Instalment VI – Wherein our Little Heroine faces a Formidable Heroine

Tales from the Tropics II


My Uncle told me if I’m idle in Australia, I may as well come home. It’s not a bad offer. The time’s coming. At ten days I thought it would never end, at five I’m scared that it is.

My grandmother (the formidable heroine of our piece) is daring the Lord to kill her. Same babe same. I asked if she had taken her heart medicine and she coquettishly said that medicine is for those that are afraid of dying. “If you are scared to die then you will take medicine to live. But only the Lord knows the timing of your life. I have fulfilled all my obligations. My children are grown up. Your mother and your uncle can’t die because their children need them.”
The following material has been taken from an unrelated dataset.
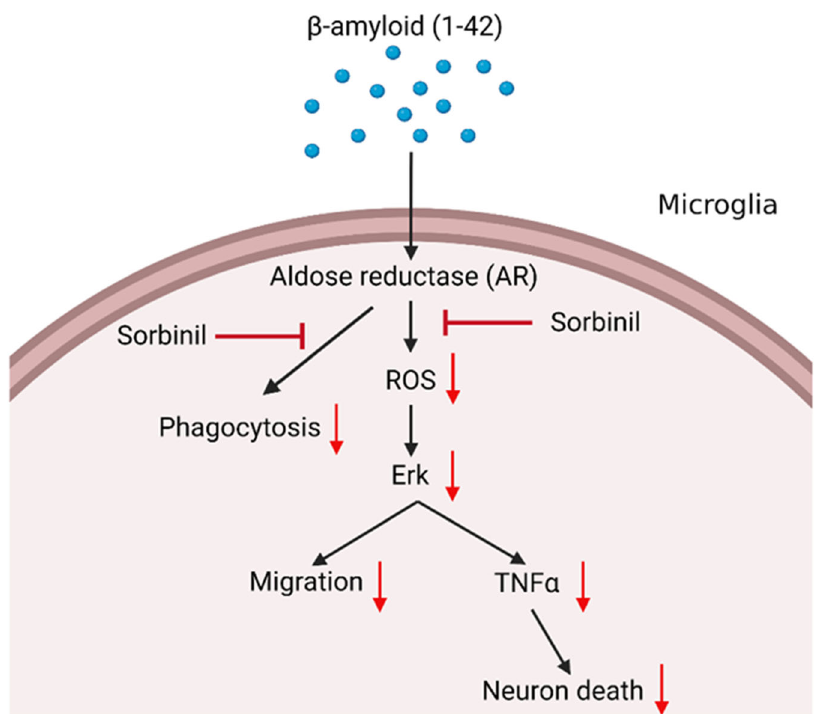
Figure 6. Proposed role of AR in microglia and subsequent neuron death caused by β -amyloid exposure. β -amyloid induces the production of reactive oxygen species (ROS), TNF- α secretion, cell migration, and phagocytosis in microglia. We propose that AR inhibition attenuates the inflammatory responses and prevents neuronal death caused by increased inflammatory cytokine secretion. Red arrows indicate attenuation.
I didn’t know what to say either.  Is she saying I’m not a grown up? True basket. It is her valiant stare down with death that probably sustains her living. I don’t know who said it to me, well I do, but I don’t care to discuss. They were speaking about how every time they went back to see their family overseas they were always acutely aware that it would be the last time they would see their last living grandparent.

I can’t get this out of my head. I’ve never felt this strained negativity about the existence of my grandma. She said it to me in passing too, “maybe this will be the last time we see each other”. Promise you it’s not a guilt trip. She straight up tells me to come home more, in a regular aggressive way.

Her life feels full and complete and she is happiest when we are all here. Imagine an alternate reason to wait for death that is not because life is agony and raw nerves. Imagine. Not that she always had it easy, She nearly died in childbirth, survived a war and a philandering husband. I couldn’t ask her what her worst memory is, so I asked her what is her happiest, and she said this, making a home for my children, raising my children. Is it cause you didn’t have Facebook? I swear, whatever it is that she has, I want.


I’m not sure if she thinks my questions are endearing or she thinks I’m also too idle with my thoughts. I asked her if everyone in life has a purpose and she refused to understand. Don’t be crafty. I know you know. Do you think the purpose of the woman who comes to help tidy the house is to clean? She didn’t have kids. My grandmother ducked the interrogation and told me about the difficulties that her helper endures with her lazy husband and reminds me that life can deal you a much worse hand. All suffering is relative. Uh huh, and it pails to the crucifixion. Told you, I went deep religion.

I feel like a genetic anomaly amongst my cousins. I am the only one that seems tormented by the meaning of existence or concerned by it. My uncle looks anxious. But he occupies his mind with fixing all of our problems in life. See, he can’t die. What an obligation it is to continue to live. Don’t have kids. Got it!